* [Given information]
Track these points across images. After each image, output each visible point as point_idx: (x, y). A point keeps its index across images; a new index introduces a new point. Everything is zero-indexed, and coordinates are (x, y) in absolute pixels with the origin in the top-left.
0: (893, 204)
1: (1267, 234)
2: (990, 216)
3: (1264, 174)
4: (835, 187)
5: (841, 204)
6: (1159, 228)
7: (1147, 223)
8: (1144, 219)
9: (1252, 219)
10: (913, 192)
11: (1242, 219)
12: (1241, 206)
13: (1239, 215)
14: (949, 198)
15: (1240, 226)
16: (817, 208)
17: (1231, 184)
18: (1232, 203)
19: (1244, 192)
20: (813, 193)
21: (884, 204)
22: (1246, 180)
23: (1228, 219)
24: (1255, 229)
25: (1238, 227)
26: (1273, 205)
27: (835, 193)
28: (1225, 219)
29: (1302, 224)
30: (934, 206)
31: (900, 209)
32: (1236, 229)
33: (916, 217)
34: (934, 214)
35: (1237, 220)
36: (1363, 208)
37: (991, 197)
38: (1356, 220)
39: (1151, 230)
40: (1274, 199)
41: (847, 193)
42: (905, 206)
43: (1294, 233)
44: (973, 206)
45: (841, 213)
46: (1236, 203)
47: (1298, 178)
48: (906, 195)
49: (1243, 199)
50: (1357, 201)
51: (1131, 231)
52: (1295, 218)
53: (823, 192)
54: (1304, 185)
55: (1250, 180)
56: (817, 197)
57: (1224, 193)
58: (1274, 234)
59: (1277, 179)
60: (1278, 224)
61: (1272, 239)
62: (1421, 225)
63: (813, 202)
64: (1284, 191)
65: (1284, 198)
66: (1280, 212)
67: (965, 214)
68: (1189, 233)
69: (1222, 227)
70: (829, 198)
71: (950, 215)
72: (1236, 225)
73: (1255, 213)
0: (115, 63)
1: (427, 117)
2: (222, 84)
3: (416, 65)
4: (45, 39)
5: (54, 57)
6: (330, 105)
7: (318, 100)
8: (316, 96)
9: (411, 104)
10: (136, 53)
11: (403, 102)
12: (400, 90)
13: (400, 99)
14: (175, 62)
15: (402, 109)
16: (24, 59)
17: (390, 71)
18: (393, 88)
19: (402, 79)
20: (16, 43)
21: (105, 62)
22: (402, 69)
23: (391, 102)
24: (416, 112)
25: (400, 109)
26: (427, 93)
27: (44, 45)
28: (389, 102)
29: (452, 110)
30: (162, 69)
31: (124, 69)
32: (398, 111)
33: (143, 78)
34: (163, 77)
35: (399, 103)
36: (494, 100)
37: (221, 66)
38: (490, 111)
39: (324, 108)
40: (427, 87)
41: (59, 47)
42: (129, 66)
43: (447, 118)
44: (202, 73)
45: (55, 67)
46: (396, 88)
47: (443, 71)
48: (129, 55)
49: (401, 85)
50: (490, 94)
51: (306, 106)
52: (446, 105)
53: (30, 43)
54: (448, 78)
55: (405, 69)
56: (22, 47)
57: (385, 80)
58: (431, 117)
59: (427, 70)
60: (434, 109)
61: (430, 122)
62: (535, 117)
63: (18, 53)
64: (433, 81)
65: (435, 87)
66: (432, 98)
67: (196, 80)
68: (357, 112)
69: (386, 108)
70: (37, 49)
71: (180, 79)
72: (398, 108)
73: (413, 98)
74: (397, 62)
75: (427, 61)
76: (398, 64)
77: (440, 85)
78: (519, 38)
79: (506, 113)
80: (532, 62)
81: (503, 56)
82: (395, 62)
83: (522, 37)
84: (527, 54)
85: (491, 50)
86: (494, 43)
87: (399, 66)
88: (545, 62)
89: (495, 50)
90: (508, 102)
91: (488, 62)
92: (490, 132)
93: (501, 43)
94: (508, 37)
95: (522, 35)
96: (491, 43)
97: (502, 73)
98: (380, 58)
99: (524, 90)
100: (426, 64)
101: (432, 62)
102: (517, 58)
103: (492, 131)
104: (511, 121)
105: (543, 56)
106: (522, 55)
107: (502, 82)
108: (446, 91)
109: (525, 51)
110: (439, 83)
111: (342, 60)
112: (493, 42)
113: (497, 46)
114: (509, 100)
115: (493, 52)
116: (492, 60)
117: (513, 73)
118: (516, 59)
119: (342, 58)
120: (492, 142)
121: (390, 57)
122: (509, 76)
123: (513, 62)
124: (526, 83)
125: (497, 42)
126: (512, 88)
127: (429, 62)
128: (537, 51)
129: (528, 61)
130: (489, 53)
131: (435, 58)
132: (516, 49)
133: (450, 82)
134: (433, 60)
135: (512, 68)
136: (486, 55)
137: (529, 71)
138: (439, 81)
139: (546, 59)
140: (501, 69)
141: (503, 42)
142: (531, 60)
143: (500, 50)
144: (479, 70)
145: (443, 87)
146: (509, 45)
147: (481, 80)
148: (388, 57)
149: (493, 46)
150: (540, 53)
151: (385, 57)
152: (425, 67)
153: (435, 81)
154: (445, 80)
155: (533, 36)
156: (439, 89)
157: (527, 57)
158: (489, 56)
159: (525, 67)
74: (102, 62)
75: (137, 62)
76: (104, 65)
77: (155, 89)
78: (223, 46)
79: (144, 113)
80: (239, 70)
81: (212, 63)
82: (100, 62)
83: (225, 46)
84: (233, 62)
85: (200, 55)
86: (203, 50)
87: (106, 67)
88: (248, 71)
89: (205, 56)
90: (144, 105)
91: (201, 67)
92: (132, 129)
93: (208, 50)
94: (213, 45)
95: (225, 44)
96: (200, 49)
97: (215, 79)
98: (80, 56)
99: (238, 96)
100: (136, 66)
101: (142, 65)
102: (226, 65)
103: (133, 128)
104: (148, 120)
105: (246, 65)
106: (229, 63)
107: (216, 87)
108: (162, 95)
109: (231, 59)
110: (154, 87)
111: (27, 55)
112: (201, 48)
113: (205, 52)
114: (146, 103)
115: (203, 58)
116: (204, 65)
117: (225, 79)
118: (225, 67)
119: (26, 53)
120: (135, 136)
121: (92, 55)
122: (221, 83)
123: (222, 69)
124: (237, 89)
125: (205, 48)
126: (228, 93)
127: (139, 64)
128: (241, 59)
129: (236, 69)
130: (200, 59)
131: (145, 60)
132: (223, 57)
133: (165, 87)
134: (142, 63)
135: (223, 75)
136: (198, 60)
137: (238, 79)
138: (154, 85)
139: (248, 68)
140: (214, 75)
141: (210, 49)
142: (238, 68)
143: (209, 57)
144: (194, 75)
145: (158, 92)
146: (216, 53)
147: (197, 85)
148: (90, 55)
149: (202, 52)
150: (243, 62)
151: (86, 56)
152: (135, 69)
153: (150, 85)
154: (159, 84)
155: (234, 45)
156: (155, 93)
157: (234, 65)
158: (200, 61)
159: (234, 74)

* [Problem to solve] Repeat the data verbatim.

* [Task output]
Track these points across images. After each image, output each visible point as point_idx: (x, y). A point keeps its index across images; a new index introduces a new point. Everything is zero-indexed, and coordinates are (x, y) in absolute pixels with the origin in the top-left.
0: (893, 204)
1: (1267, 234)
2: (990, 216)
3: (1264, 174)
4: (835, 187)
5: (841, 204)
6: (1159, 228)
7: (1147, 223)
8: (1144, 219)
9: (1252, 219)
10: (913, 192)
11: (1242, 219)
12: (1241, 206)
13: (1239, 215)
14: (949, 198)
15: (1240, 226)
16: (817, 208)
17: (1231, 184)
18: (1232, 203)
19: (1244, 192)
20: (813, 193)
21: (884, 204)
22: (1246, 180)
23: (1228, 219)
24: (1255, 229)
25: (1238, 227)
26: (1273, 205)
27: (835, 193)
28: (1225, 219)
29: (1302, 224)
30: (934, 206)
31: (900, 209)
32: (1236, 229)
33: (916, 217)
34: (934, 214)
35: (1237, 220)
36: (1363, 208)
37: (991, 197)
38: (1356, 220)
39: (1151, 230)
40: (1274, 199)
41: (847, 193)
42: (905, 206)
43: (1294, 233)
44: (973, 206)
45: (841, 213)
46: (1236, 203)
47: (1298, 178)
48: (906, 195)
49: (1243, 199)
50: (1357, 201)
51: (1131, 231)
52: (1295, 218)
53: (823, 192)
54: (1304, 185)
55: (1250, 180)
56: (817, 197)
57: (1224, 193)
58: (1274, 234)
59: (1277, 179)
60: (1278, 224)
61: (1272, 239)
62: (1421, 225)
63: (813, 202)
64: (1284, 191)
65: (1284, 198)
66: (1280, 212)
67: (965, 214)
68: (1189, 233)
69: (1222, 227)
70: (829, 198)
71: (950, 215)
72: (1236, 225)
73: (1255, 213)
0: (115, 63)
1: (427, 117)
2: (222, 84)
3: (416, 65)
4: (45, 39)
5: (54, 57)
6: (330, 105)
7: (318, 100)
8: (316, 96)
9: (411, 104)
10: (136, 53)
11: (403, 102)
12: (400, 90)
13: (400, 99)
14: (175, 62)
15: (402, 109)
16: (24, 59)
17: (390, 71)
18: (393, 88)
19: (402, 79)
20: (16, 43)
21: (105, 62)
22: (402, 69)
23: (391, 102)
24: (416, 112)
25: (400, 109)
26: (427, 93)
27: (44, 45)
28: (389, 102)
29: (452, 110)
30: (162, 69)
31: (124, 69)
32: (398, 111)
33: (143, 78)
34: (163, 77)
35: (399, 103)
36: (494, 100)
37: (221, 66)
38: (490, 111)
39: (324, 108)
40: (427, 87)
41: (59, 47)
42: (129, 66)
43: (447, 118)
44: (202, 73)
45: (55, 67)
46: (396, 88)
47: (443, 71)
48: (129, 55)
49: (401, 85)
50: (490, 94)
51: (306, 106)
52: (446, 105)
53: (30, 43)
54: (448, 78)
55: (405, 69)
56: (22, 47)
57: (385, 80)
58: (431, 117)
59: (427, 70)
60: (434, 109)
61: (430, 122)
62: (535, 117)
63: (18, 53)
64: (433, 81)
65: (435, 87)
66: (432, 98)
67: (196, 80)
68: (357, 112)
69: (386, 108)
70: (37, 49)
71: (180, 79)
72: (398, 108)
73: (413, 98)
74: (397, 62)
75: (427, 61)
76: (398, 64)
77: (440, 85)
78: (519, 38)
79: (506, 113)
80: (532, 62)
81: (503, 56)
82: (395, 62)
83: (522, 37)
84: (527, 54)
85: (491, 50)
86: (494, 43)
87: (399, 66)
88: (545, 62)
89: (495, 50)
90: (508, 102)
91: (488, 62)
92: (490, 132)
93: (501, 43)
94: (508, 37)
95: (522, 35)
96: (491, 43)
97: (502, 73)
98: (380, 58)
99: (524, 90)
100: (426, 64)
101: (432, 62)
102: (517, 58)
103: (492, 131)
104: (511, 121)
105: (543, 56)
106: (522, 55)
107: (502, 82)
108: (446, 91)
109: (525, 51)
110: (439, 83)
111: (342, 60)
112: (493, 42)
113: (497, 46)
114: (509, 100)
115: (493, 52)
116: (492, 60)
117: (513, 73)
118: (516, 59)
119: (342, 58)
120: (492, 142)
121: (390, 57)
122: (509, 76)
123: (513, 62)
124: (526, 83)
125: (497, 42)
126: (512, 88)
127: (429, 62)
128: (537, 51)
129: (528, 61)
130: (489, 53)
131: (435, 58)
132: (516, 49)
133: (450, 82)
134: (433, 60)
135: (512, 68)
136: (486, 55)
137: (529, 71)
138: (439, 81)
139: (546, 59)
140: (501, 69)
141: (503, 42)
142: (531, 60)
143: (500, 50)
144: (479, 70)
145: (443, 87)
146: (509, 45)
147: (481, 80)
148: (388, 57)
149: (493, 46)
150: (540, 53)
151: (385, 57)
152: (425, 67)
153: (435, 81)
154: (445, 80)
155: (533, 36)
156: (439, 89)
157: (527, 57)
158: (489, 56)
159: (525, 67)
74: (102, 62)
75: (137, 62)
76: (104, 65)
77: (155, 89)
78: (223, 46)
79: (144, 113)
80: (239, 70)
81: (212, 63)
82: (100, 62)
83: (225, 46)
84: (233, 62)
85: (200, 55)
86: (203, 50)
87: (106, 67)
88: (248, 71)
89: (205, 56)
90: (144, 105)
91: (201, 67)
92: (132, 129)
93: (208, 50)
94: (213, 45)
95: (225, 44)
96: (200, 49)
97: (215, 79)
98: (80, 56)
99: (238, 96)
100: (136, 66)
101: (142, 65)
102: (226, 65)
103: (133, 128)
104: (148, 120)
105: (246, 65)
106: (229, 63)
107: (216, 87)
108: (162, 95)
109: (231, 59)
110: (154, 87)
111: (27, 55)
112: (201, 48)
113: (205, 52)
114: (146, 103)
115: (203, 58)
116: (204, 65)
117: (225, 79)
118: (225, 67)
119: (26, 53)
120: (135, 136)
121: (92, 55)
122: (221, 83)
123: (222, 69)
124: (237, 89)
125: (205, 48)
126: (228, 93)
127: (139, 64)
128: (241, 59)
129: (236, 69)
130: (200, 59)
131: (145, 60)
132: (223, 57)
133: (165, 87)
134: (142, 63)
135: (223, 75)
136: (198, 60)
137: (238, 79)
138: (154, 85)
139: (248, 68)
140: (214, 75)
141: (210, 49)
142: (238, 68)
143: (209, 57)
144: (194, 75)
145: (158, 92)
146: (216, 53)
147: (197, 85)
148: (90, 55)
149: (202, 52)
150: (243, 62)
151: (86, 56)
152: (135, 69)
153: (150, 85)
154: (159, 84)
155: (234, 45)
156: (155, 93)
157: (234, 65)
158: (200, 61)
159: (234, 74)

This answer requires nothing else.